Task details:
Locate the line bearing "International Journal of" in the material below, then reproduce it and each following line up to and including the line bearing "Sodm (mg) |".

Material for this task:
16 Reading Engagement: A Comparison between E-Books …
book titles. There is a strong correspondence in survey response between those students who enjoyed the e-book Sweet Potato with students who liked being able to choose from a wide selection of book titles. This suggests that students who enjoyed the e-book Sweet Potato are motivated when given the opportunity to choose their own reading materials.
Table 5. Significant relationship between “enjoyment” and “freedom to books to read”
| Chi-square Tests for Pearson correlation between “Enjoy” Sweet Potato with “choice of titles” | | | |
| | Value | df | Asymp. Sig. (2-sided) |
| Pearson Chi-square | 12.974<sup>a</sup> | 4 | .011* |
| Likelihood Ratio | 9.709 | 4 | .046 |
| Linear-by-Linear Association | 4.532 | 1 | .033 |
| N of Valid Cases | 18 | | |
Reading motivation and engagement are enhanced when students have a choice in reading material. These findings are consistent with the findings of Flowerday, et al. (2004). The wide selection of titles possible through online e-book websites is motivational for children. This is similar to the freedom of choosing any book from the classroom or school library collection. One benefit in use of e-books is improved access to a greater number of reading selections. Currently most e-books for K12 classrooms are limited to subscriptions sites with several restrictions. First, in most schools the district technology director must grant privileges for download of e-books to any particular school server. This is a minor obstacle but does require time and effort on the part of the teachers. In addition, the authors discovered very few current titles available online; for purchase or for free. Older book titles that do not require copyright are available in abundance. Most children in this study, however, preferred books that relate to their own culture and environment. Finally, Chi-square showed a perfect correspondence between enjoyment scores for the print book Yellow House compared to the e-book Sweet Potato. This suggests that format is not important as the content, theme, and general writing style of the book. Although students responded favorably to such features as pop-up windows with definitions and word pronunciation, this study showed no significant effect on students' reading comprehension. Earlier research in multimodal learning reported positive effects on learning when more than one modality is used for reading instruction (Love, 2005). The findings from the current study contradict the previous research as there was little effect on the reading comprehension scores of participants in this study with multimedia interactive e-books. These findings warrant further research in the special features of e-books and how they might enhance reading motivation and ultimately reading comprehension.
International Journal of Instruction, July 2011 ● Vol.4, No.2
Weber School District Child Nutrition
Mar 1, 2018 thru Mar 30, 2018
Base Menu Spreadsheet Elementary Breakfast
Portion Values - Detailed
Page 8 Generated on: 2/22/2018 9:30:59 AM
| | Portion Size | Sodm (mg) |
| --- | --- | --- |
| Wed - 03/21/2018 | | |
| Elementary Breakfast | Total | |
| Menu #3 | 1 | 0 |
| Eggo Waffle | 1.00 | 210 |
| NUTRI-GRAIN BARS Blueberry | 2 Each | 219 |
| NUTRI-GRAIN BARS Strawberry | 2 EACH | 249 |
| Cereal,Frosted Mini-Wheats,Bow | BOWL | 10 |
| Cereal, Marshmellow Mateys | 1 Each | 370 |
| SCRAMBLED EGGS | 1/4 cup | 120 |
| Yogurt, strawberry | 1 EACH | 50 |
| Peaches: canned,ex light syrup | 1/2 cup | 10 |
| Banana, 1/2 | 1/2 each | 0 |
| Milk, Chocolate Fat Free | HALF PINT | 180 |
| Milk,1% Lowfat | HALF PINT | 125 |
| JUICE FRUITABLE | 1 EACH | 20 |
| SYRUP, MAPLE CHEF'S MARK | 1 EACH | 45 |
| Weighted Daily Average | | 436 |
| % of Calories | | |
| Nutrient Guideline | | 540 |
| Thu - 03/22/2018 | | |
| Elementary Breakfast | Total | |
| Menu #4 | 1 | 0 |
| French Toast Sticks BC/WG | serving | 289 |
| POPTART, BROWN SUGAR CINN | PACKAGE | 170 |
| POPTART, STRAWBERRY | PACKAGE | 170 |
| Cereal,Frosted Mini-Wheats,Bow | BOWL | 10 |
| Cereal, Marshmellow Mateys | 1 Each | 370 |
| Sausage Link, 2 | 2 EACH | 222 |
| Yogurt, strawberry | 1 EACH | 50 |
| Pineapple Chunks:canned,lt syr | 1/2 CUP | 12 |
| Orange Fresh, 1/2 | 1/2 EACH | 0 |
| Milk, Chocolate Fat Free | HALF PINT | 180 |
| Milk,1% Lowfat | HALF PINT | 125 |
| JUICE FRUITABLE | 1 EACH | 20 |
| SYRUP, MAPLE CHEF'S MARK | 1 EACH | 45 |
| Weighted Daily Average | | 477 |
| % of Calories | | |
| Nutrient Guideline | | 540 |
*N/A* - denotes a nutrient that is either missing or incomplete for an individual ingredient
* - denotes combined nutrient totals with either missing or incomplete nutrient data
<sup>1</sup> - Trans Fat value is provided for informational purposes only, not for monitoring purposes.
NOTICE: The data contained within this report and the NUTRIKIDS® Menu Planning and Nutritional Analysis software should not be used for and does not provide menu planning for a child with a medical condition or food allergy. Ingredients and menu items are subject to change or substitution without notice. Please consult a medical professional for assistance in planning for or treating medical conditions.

Answer to this exercise:
International Journal of Instruction, July 2011 ● Vol.4, No.2
Weber School District Child Nutrition
Mar 1, 2018 thru Mar 30, 2018
Base Menu Spreadsheet Elementary Breakfast
Portion Values - Detailed
Page 8 Generated on: 2/22/2018 9:30:59 AM
| | Portion Size | Sodm (mg) |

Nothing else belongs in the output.